# Trade System Design - Reducing Drawdown



## chesl73 (11 November 2009)

Hi,

I've been coding a few ideas of mine into a trading system using Amibroker for EOD data.

I've a few questions I'm hoping a few of you out there might be able over general advice.

1/
I'm not that creative so I find the whole process quite difficult but I find that I can come up with some reasonable entries but the system drawdowns are always awful (~50% or more). If I then just apply a trailing stop (say 3*ATR(14)) to take me out of the trades I then find that my profit drops dramatically and the drawdown still isn't that low.
So I was wondering how others who have been through a similar process generally go about trying to build a successful system? Should I be working more on my Sell criteria (which I find very difficult) or maybe the high drawdowns are a consequence of the type of system I'm developing?

2/ 
If you design a trend following system, would you still use it in a non trending market (say such as now for the ASX) or do you (personally - or your system) recognise this and step aside?

3/
One final thing, if my plan when trading is to look at the data during the evening and then issue the buys the following day, should I always use the Amibroker setting of: SetTradeDelays( 1, 1, 1, 1); 
ie, does this then replicate my plan?
If I leave this as: SetTradeDelays( 0, 0, 0, 0); 
then it seems to give me far far better results but then is this because I'm putting on the trade on the day before I've actually received the signal to buy?

Thanks


----------



## Tradesurfer (13 November 2009)

Do you find that you are exiting trades too early (taking profits too quick?)

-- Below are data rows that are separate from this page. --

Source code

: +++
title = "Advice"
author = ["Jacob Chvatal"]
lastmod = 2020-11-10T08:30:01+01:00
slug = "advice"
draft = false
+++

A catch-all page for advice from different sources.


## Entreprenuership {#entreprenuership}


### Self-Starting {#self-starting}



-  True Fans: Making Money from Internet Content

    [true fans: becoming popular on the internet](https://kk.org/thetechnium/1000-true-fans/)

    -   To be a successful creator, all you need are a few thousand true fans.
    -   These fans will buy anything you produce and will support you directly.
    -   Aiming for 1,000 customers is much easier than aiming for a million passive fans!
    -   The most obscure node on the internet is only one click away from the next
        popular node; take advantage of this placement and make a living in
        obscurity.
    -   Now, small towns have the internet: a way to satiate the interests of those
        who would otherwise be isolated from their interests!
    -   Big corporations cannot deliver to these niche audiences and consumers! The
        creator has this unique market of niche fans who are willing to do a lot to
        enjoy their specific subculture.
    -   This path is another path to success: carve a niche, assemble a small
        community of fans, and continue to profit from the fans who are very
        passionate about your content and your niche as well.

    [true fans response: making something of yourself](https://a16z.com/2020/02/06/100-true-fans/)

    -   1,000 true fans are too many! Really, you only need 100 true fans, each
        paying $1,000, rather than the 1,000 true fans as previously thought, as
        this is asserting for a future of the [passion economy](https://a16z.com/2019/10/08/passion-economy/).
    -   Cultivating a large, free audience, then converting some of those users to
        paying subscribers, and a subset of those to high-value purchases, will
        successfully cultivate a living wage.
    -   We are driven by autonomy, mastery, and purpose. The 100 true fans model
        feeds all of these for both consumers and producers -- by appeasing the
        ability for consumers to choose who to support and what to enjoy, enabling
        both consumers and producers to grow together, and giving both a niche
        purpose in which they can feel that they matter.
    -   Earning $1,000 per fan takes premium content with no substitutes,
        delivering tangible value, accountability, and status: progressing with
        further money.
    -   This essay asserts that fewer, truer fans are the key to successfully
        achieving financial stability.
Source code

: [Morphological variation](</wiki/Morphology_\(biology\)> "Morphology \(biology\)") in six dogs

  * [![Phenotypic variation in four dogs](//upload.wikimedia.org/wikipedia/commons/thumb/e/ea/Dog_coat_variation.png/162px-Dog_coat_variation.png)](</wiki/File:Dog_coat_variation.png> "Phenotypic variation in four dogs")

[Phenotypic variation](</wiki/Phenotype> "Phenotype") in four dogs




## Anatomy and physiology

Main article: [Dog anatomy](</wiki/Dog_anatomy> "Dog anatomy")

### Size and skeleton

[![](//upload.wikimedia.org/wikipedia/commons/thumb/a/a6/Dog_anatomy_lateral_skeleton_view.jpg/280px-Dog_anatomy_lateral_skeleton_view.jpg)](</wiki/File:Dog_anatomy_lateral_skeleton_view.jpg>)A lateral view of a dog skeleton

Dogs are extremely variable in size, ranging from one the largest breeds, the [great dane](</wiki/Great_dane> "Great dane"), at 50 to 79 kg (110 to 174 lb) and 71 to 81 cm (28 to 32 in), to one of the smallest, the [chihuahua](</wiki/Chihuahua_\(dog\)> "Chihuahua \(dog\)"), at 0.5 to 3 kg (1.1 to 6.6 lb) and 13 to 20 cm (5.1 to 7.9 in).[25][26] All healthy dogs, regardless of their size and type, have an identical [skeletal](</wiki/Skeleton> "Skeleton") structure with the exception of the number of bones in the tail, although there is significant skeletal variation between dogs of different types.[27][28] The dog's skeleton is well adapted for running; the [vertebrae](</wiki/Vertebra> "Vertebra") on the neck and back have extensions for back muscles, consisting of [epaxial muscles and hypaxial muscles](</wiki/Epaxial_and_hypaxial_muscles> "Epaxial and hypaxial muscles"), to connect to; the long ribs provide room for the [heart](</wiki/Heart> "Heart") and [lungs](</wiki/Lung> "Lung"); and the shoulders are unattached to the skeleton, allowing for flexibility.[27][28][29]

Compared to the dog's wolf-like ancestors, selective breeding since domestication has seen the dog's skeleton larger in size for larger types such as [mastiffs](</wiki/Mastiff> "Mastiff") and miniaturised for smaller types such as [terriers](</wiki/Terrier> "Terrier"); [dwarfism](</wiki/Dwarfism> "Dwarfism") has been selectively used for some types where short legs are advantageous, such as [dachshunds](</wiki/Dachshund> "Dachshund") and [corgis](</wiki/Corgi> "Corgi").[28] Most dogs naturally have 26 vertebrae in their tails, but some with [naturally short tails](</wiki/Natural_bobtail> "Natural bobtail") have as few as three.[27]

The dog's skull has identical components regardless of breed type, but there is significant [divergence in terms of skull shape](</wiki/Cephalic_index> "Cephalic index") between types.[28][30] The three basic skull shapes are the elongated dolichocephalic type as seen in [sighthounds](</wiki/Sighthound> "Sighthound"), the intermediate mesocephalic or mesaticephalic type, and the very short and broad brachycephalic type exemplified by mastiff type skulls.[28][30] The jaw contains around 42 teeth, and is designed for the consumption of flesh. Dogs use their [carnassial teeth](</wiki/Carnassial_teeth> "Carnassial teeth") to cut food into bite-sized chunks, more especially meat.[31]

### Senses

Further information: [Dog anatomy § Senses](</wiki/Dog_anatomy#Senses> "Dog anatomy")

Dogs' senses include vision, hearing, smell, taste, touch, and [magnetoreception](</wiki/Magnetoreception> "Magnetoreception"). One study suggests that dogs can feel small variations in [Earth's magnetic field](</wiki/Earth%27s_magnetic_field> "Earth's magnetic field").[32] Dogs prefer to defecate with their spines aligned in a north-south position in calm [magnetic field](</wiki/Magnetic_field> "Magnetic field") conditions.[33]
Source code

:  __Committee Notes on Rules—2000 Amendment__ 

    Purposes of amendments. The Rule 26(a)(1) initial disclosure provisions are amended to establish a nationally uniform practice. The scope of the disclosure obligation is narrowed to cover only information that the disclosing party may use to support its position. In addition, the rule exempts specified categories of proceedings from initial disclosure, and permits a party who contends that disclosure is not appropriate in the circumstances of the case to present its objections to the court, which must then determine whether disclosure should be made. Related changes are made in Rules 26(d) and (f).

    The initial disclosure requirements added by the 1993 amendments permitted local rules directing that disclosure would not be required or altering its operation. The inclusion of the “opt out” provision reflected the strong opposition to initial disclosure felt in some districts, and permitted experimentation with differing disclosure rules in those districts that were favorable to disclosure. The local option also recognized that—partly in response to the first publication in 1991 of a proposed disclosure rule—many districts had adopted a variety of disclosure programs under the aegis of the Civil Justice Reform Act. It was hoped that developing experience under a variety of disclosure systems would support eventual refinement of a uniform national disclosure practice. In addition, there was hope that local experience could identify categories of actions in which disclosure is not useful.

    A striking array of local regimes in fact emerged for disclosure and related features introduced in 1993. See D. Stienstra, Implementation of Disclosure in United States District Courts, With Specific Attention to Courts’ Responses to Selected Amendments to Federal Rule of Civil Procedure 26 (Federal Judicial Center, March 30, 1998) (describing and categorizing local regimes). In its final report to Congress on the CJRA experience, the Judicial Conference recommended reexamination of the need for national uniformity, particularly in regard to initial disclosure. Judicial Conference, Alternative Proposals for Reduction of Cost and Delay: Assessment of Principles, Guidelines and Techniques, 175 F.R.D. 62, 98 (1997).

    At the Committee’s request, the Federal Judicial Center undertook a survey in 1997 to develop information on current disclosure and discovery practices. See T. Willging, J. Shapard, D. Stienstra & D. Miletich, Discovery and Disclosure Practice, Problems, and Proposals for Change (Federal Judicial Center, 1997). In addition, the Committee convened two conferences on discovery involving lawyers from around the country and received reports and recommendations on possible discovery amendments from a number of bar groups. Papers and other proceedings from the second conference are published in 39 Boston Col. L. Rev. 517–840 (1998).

I do like using the ATR to develop one of two exits. The ATR one is my initial line in the sand. Then my second one is when the trend indicator goes negative. 

The other thing to think about is using the right position size. Since you are using ATR, do you also size your positions equally based on that volatility measurement?


----------



## $20shoes (13 November 2009)

Its not uncommon for longer term systems to suffer larger drawdowns. With shorter term systems the required win rate tends to make for a smoother equity curve. 

When did you suffer the 50% drawdown? Was it during the GFC which in theory would have been tracking the indice falls at about the same percent. Is your drawdown worse than what your total universe experiences at the time ( XAO, XJO, XKO etc)? If it is a longer term system and you know it won't perform well in ranging or bear markets you could look to switch it off..then again you shouldn't be getting a hell of a lot of long entries for a long term system anyways. 

Is margin involved here? Portfolio heat? Max positions? Fixed fractional risk?


----------



## chesl73 (13 November 2009)

Looking into it further I think it's my exits (or lack of). 
ie, this is probably quite common but I spend my time trying to get a good entry and then seem to forget about or not put as much effort into the exit other than just slapping on a trailing stop.
I was reading something yesterday that said something like:
1. Use stops purely for money management to protect your capital and minimise losses
2. Use a proper exit criteria to remove yourself from the trade when the trade conditions no longer apply.

I think this is a good way to look at it.


----------



## OzAsh (13 November 2009)

Look at the watchlist you are running the backtest on. I generally break my watchlists down into ATR levels and start from there. Also make sure you filter with volume so the manipulated garbage gets weeded out.
Hope that helps ...
Ash


----------